REQUIRED ACTION:
The full set of lines below has to be duplicated exactly, with no picture kept.
======== RECORDS PROVIDED ========
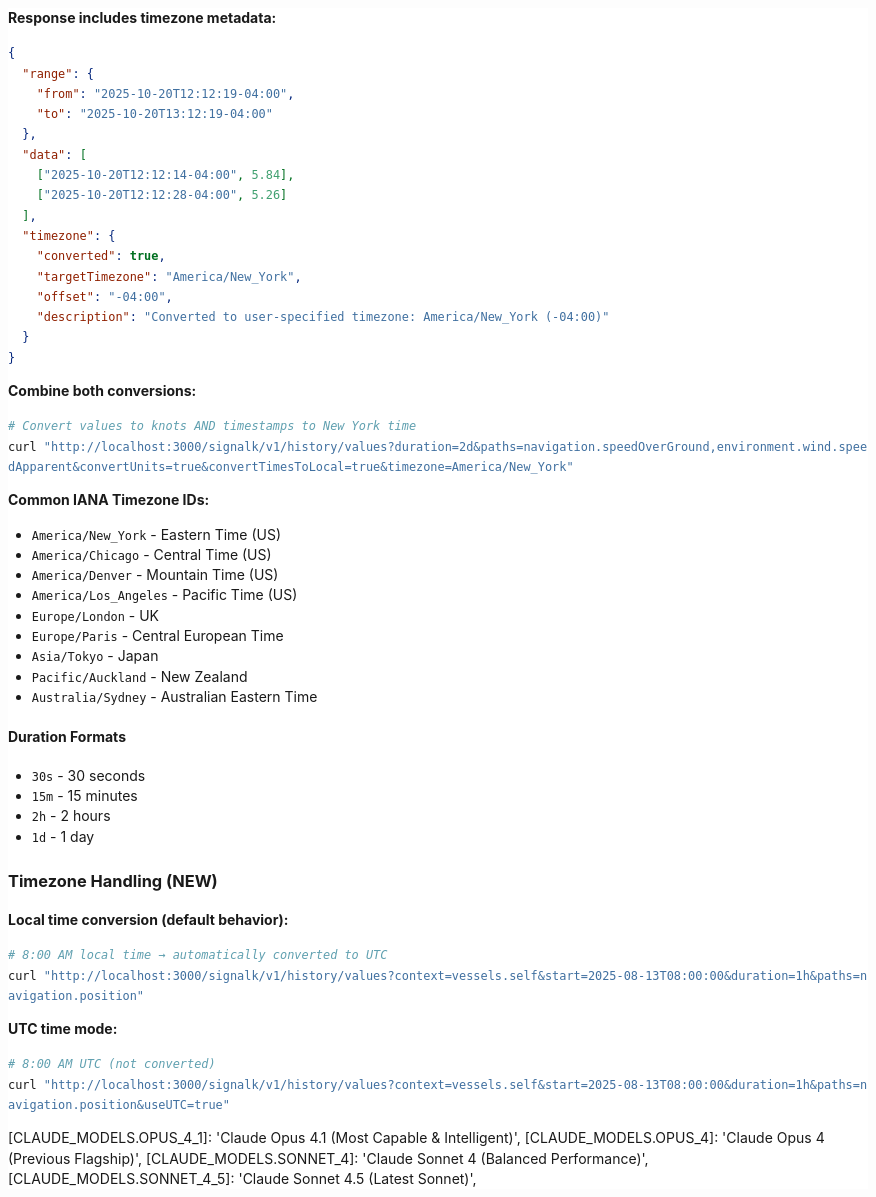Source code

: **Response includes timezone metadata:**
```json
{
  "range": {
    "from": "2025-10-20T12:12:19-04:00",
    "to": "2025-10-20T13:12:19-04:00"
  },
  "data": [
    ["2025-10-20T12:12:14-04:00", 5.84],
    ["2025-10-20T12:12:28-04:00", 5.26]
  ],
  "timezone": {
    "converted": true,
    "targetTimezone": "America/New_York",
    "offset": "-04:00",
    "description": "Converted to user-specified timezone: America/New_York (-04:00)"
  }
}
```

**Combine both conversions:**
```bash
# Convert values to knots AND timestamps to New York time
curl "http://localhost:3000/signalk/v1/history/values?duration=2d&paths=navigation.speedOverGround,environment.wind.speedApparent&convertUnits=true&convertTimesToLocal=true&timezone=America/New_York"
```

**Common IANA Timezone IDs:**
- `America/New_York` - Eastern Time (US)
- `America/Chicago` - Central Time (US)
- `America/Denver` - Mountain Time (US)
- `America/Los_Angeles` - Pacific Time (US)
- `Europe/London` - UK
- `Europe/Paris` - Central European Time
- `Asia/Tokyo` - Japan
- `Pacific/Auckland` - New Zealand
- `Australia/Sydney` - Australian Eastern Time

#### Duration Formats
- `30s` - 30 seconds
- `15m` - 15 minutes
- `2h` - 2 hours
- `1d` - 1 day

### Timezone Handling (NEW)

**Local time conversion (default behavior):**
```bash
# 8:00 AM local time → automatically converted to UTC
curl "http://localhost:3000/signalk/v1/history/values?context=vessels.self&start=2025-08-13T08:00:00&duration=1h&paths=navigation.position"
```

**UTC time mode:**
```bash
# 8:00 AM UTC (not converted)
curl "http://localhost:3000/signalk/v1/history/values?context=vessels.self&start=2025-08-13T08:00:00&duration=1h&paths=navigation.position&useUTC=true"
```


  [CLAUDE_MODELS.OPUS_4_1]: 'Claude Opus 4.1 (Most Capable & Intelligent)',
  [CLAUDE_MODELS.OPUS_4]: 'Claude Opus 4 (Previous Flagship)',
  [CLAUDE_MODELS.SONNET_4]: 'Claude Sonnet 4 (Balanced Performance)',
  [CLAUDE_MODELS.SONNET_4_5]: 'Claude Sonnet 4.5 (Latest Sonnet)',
========
WRITTEN SOLUTION:
Source code

: **Response includes timezone metadata:**
```json
{
  "range": {
    "from": "2025-10-20T12:12:19-04:00",
    "to": "2025-10-20T13:12:19-04:00"
  },
  "data": [
    ["2025-10-20T12:12:14-04:00", 5.84],
    ["2025-10-20T12:12:28-04:00", 5.26]
  ],
  "timezone": {
    "converted": true,
    "targetTimezone": "America/New_York",
    "offset": "-04:00",
    "description": "Converted to user-specified timezone: America/New_York (-04:00)"
  }
}
```

**Combine both conversions:**
```bash
# Convert values to knots AND timestamps to New York time
curl "http://localhost:3000/signalk/v1/history/values?duration=2d&paths=navigation.speedOverGround,environment.wind.speedApparent&convertUnits=true&convertTimesToLocal=true&timezone=America/New_York"
```

**Common IANA Timezone IDs:**
- `America/New_York` - Eastern Time (US)
- `America/Chicago` - Central Time (US)
- `America/Denver` - Mountain Time (US)
- `America/Los_Angeles` - Pacific Time (US)
- `Europe/London` - UK
- `Europe/Paris` - Central European Time
- `Asia/Tokyo` - Japan
- `Pacific/Auckland` - New Zealand
- `Australia/Sydney` - Australian Eastern Time

#### Duration Formats
- `30s` - 30 seconds
- `15m` - 15 minutes
- `2h` - 2 hours
- `1d` - 1 day

### Timezone Handling (NEW)

**Local time conversion (default behavior):**
```bash
# 8:00 AM local time → automatically converted to UTC
curl "http://localhost:3000/signalk/v1/history/values?context=vessels.self&start=2025-08-13T08:00:00&duration=1h&paths=navigation.position"
```

**UTC time mode:**
```bash
# 8:00 AM UTC (not converted)
curl "http://localhost:3000/signalk/v1/history/values?context=vessels.self&start=2025-08-13T08:00:00&duration=1h&paths=navigation.position&useUTC=true"
```


  [CLAUDE_MODELS.OPUS_4_1]: 'Claude Opus 4.1 (Most Capable & Intelligent)',
  [CLAUDE_MODELS.OPUS_4]: 'Claude Opus 4 (Previous Flagship)',
  [CLAUDE_MODELS.SONNET_4]: 'Claude Sonnet 4 (Balanced Performance)',
  [CLAUDE_MODELS.SONNET_4_5]: 'Claude Sonnet 4.5 (Latest Sonnet)',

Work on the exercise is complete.